#### Study material:

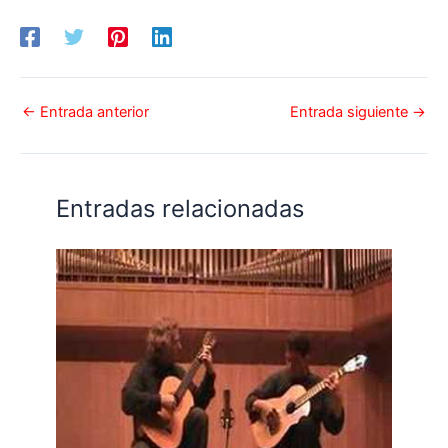
←
Entrada anterior
Entrada siguiente
→
Entradas relacionadas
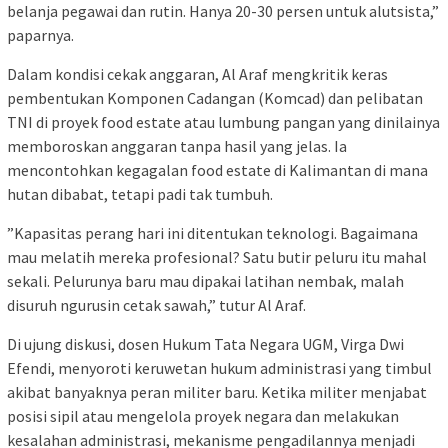
belanja pegawai dan rutin. Hanya 20-30 persen untuk alutsista,”
paparnya.
Dalam kondisi cekak anggaran, Al Araf mengkritik keras
pembentukan Komponen Cadangan (Komcad) dan pelibatan
TNI di proyek food estate atau lumbung pangan yang dinilainya
memboroskan anggaran tanpa hasil yang jelas. Ia
mencontohkan kegagalan food estate di Kalimantan di mana
hutan dibabat, tetapi padi tak tumbuh.
”Kapasitas perang hari ini ditentukan teknologi. Bagaimana
mau melatih mereka profesional? Satu butir peluru itu mahal
sekali. Pelurunya baru mau dipakai latihan nembak, malah
disuruh ngurusin cetak sawah,” tutur Al Araf.
Di ujung diskusi, dosen Hukum Tata Negara UGM, Virga Dwi
Efendi, menyoroti keruwetan hukum administrasi yang timbul
akibat banyaknya peran militer baru. Ketika militer menjabat
posisi sipil atau mengelola proyek negara dan melakukan
kesalahan administrasi, mekanisme pengadilannya menjadi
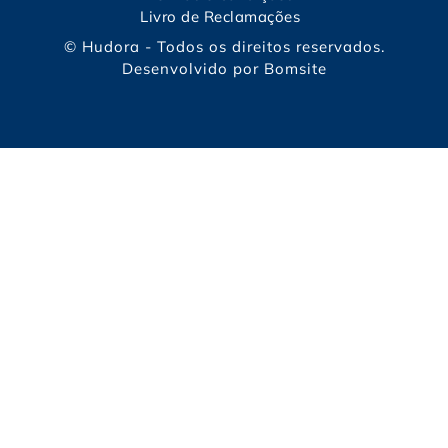
Livro de Reclamações
© Hudora - Todos os direitos reservados.
Desenvolvido por
Bomsite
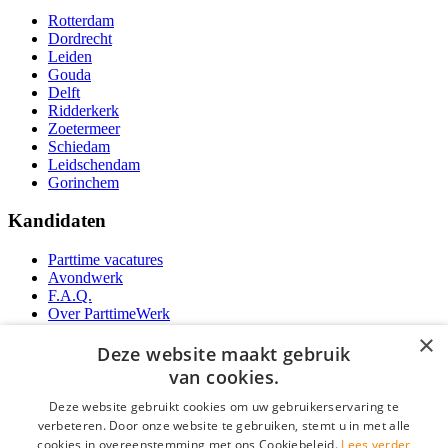
Rotterdam
Dordrecht
Leiden
Gouda
Delft
Ridderkerk
Zoetermeer
Schiedam
Leidschendam
Gorinchem
Kandidaten
Parttime vacatures
Avondwerk
F.A.Q.
Over ParttimeWerk
YoungCapital IOS App
×
YoungCapital Android App
Deze website maakt gebruik
van cookies.
Werkgevers
Deze website gebruikt cookies om uw gebruikerservaring te
verbeteren. Door onze website te gebruiken, stemt u in met alle
Parttime personeel
cookies in overeenstemming met ons Cookiebeleid.
Lees verder
Vacature aanmelden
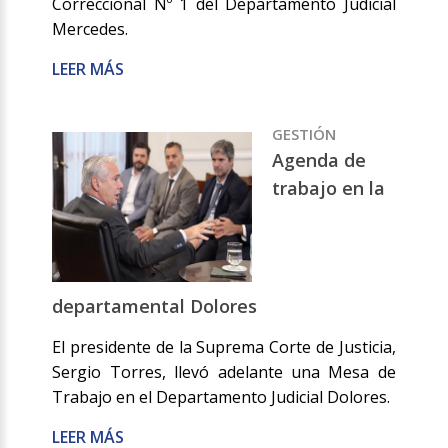
Correccional Nº 1 del Departamento Judicial
Mercedes.
LEER MÁS
GESTIÓN
Agenda de
trabajo en la
departamental Dolores
El presidente de la Suprema Corte de Justicia,
Sergio Torres, llevó adelante una Mesa de
Trabajo en el Departamento Judicial Dolores.
LEER MÁS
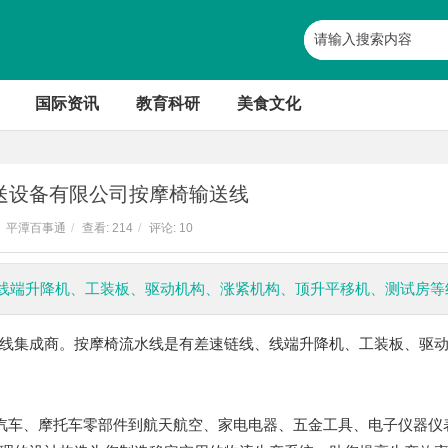
国际资讯
教育科研
美食文化
送设备有限公司按摩椅输送线
平潭百事通
/
查看:
214
/
评论: 10
线端升降机、工装板、驱动机构、涨紧机构、顶升平移机、测试房等
线
集成商。
按摩椅流水线
是有差速链线、线端升降机、工装板、驱
汽车、摩托车零部件到
航天航空、
家电
电
器
、五金工具、
电子
仪器仪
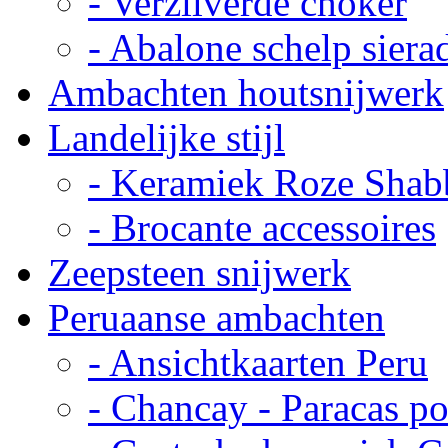
- Verzilverde choker
- Abalone schelp siera
Ambachten houtsnijwerk
Landelijke stijl
- Keramiek Roze Shab
- Brocante accessoires
Zeepsteen snijwerk
Peruaanse ambachten
- Ansichtkaarten Peru
- Chancay - Paracas p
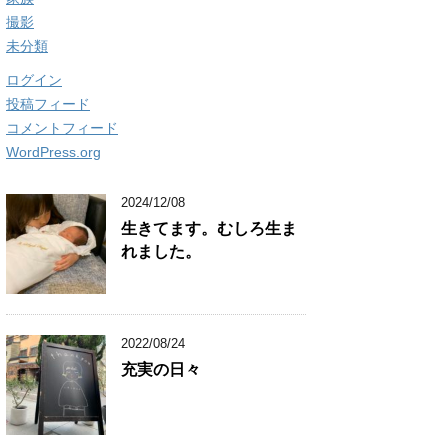
撮影
未分類
ログイン
投稿フィード
コメントフィード
WordPress.org
2024/12/08
生きてます。むしろ生ま
れました。
2022/08/24
充実の日々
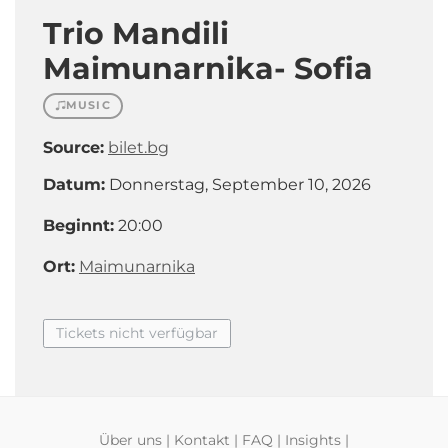
Trio Mandili
Maimunarnika- Sofia
MUSIC
Source:
bilet.bg
Datum:
Donnerstag, September 10, 2026
Beginnt:
20:00
Ort:
Maimunarnika
Tickets nicht verfügbar
Über uns
|
Kontakt
|
FAQ
|
Insights
|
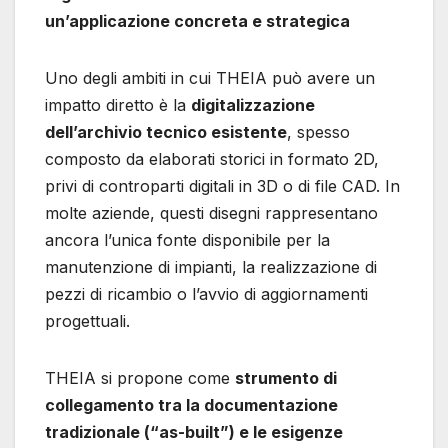
un’applicazione concreta e strategica
Uno degli ambiti in cui THEIA può avere un
impatto diretto è la
digitalizzazione
dell’archivio tecnico esistente
, spesso
composto da elaborati storici in formato 2D,
privi di controparti digitali in 3D o di file CAD. In
molte aziende, questi disegni rappresentano
ancora l’unica fonte disponibile per la
manutenzione di impianti, la realizzazione di
pezzi di ricambio o l’avvio di aggiornamenti
progettuali.
THEIA si propone come
strumento di
collegamento tra la documentazione
tradizionale (“as-built”) e le esigenze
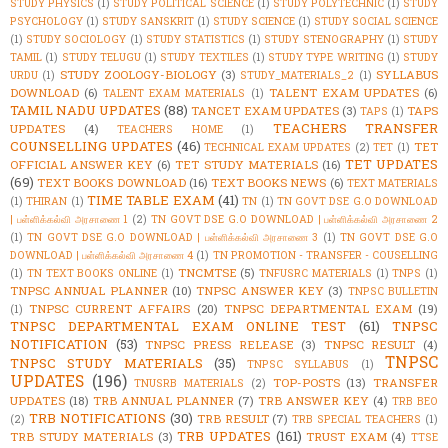
STUDY PHYSICS
(1)
STUDY POLITICAL SCIENCE
(1)
STUDY POLYTECHNIC
(1)
STUDY
PSYCHOLOGY
(1)
STUDY SANSKRIT
(1)
STUDY SCIENCE
(1)
STUDY SOCIAL SCIENCE
(1)
STUDY SOCIOLOGY
(1)
STUDY STATISTICS
(1)
STUDY STENOGRAPHY
(1)
STUDY
TAMIL
(1)
STUDY TELUGU
(1)
STUDY TEXTILES
(1)
STUDY TYPE WRITING
(1)
STUDY
STUDY ZOOLOGY-BIOLOGY
(3)
SYLLABUS
URDU
(1)
STUDY_MATERIALS_2
(1)
DOWNLOAD
(6)
TALENT EXAM UPDATES
(6)
TALENT EXAM MATERIALS
(1)
TAMIL NADU UPDATES
(88)
TANCET EXAM UPDATES
(3)
TAPS
TAPS
(1)
TEACHERS TRANSFER
UPDATES
(4)
TEACHERS HOME
(1)
COUNSELLING UPDATES
(46)
TET
TECHNICAL EXAM UPDATES
(2)
TET
(1)
TET UPDATES
OFFICIAL ANSWER KEY
(6)
TET STUDY MATERIALS
(16)
(69)
TEXT BOOKS DOWNLOAD
(16)
TEXT BOOKS NEWS
(6)
TEXT MATERIALS
TIME TABLE EXAM
(41)
(1)
THIRAN
(1)
TN
(1)
TN GOVT DSE G.O DOWNLOAD
| பள்ளிக்கல்வி அரசாணை 1
(2)
TN GOVT DSE G.O DOWNLOAD | பள்ளிக்கல்வி அரசாணை 2
(1)
TN GOVT DSE G.O DOWNLOAD | பள்ளிக்கல்வி அரசாணை 3
(1)
TN GOVT DSE G.O
DOWNLOAD | பள்ளிக்கல்வி அரசாணை 4
(1)
TN PROMOTION - TRANSFER - COUSELLING
TNCMTSE
(5)
(1)
TN TEXT BOOKS ONLINE
(1)
TNFUSRC MATERIALS
(1)
TNPS
(1)
TNPSC ANNUAL PLANNER
(10)
TNPSC ANSWER KEY
(3)
TNPSC BULLETIN
TNPSC CURRENT AFFAIRS
(20)
TNPSC DEPARTMENTAL EXAM
(19)
(1)
TNPSC DEPARTMENTAL EXAM ONLINE TEST
(61)
TNPSC
NOTIFICATION
(53)
TNPSC PRESS RELEASE
(3)
TNPSC RESULT
(4)
TNPSC
TNPSC STUDY MATERIALS
(35)
TNPSC SYLLABUS
(1)
UPDATES
(196)
TOP-POSTS
(13)
TRANSFER
TNUSRB MATERIALS
(2)
UPDATES
(18)
TRB ANNUAL PLANNER
(7)
TRB ANSWER KEY
(4)
TRB BEO
TRB NOTIFICATIONS
(30)
TRB RESULT
(7)
(2)
TRB SPECIAL TEACHERS
(1)
TRB UPDATES
(161)
TRB STUDY MATERIALS
(3)
TRUST EXAM
(4)
TTSE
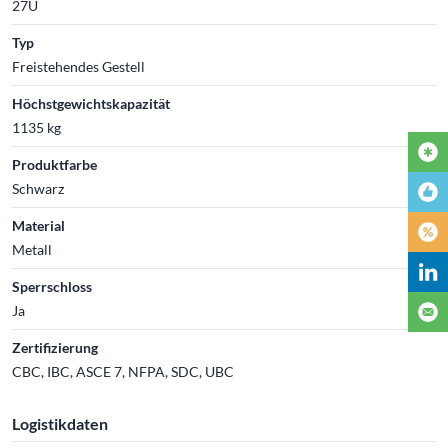
27U
Typ
Freistehendes Gestell
Höchstgewichtskapazität
1135 kg
Produktfarbe
Schwarz
Material
Metall
Sperrschloss
Ja
Zertifizierung
CBC, IBC, ASCE 7, NFPA, SDC, UBC
Logistikdaten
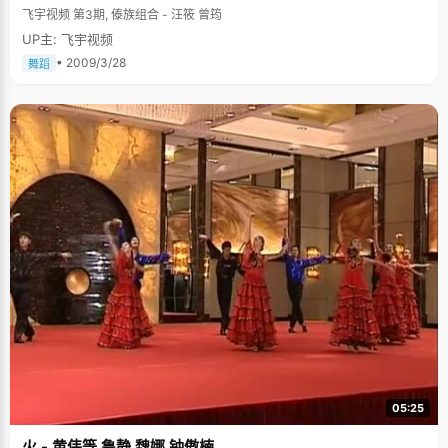
飞宇视频 第3期, 傣族组合 - 汪筱 曾筠
UP主: 飞宇视频
• 2009/3/28
舞蹈
05:25
火 - 黄伟等 鲁静 魏娜 钟傲楠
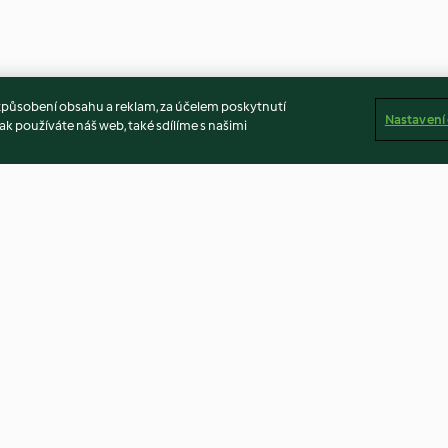
způsobení obsahu a reklam, za účelem poskytnutí
Nastavení
ak používáte náš web, také sdílíme s našimi
světle
Čokoládový dortík s chilli
Sladký monkey
4.6
(11)
4.6
(34)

#### Directions for this task:
Output, exactly as written, only the lines from the beginning of the listing through the line containing "Livro de Reclamações", both included, and no pictures.

#### Exercise answer:
←
Entrada anterior
Entrada siguiente
→
Entradas relacionadas
belanja pegawai dan rutin. Hanya 20-30 persen untuk alutsista,”
paparnya.
Dalam kondisi cekak anggaran, Al Araf mengkritik keras
pembentukan Komponen Cadangan (Komcad) dan pelibatan
TNI di proyek food estate atau lumbung pangan yang dinilainya
memboroskan anggaran tanpa hasil yang jelas. Ia
mencontohkan kegagalan food estate di Kalimantan di mana
hutan dibabat, tetapi padi tak tumbuh.
”Kapasitas perang hari ini ditentukan teknologi. Bagaimana
mau melatih mereka profesional? Satu butir peluru itu mahal
sekali. Pelurunya baru mau dipakai latihan nembak, malah
disuruh ngurusin cetak sawah,” tutur Al Araf.
Di ujung diskusi, dosen Hukum Tata Negara UGM, Virga Dwi
Efendi, menyoroti keruwetan hukum administrasi yang timbul
akibat banyaknya peran militer baru. Ketika militer menjabat
posisi sipil atau mengelola proyek negara dan melakukan
kesalahan administrasi, mekanisme pengadilannya menjadi
Livro de Reclamações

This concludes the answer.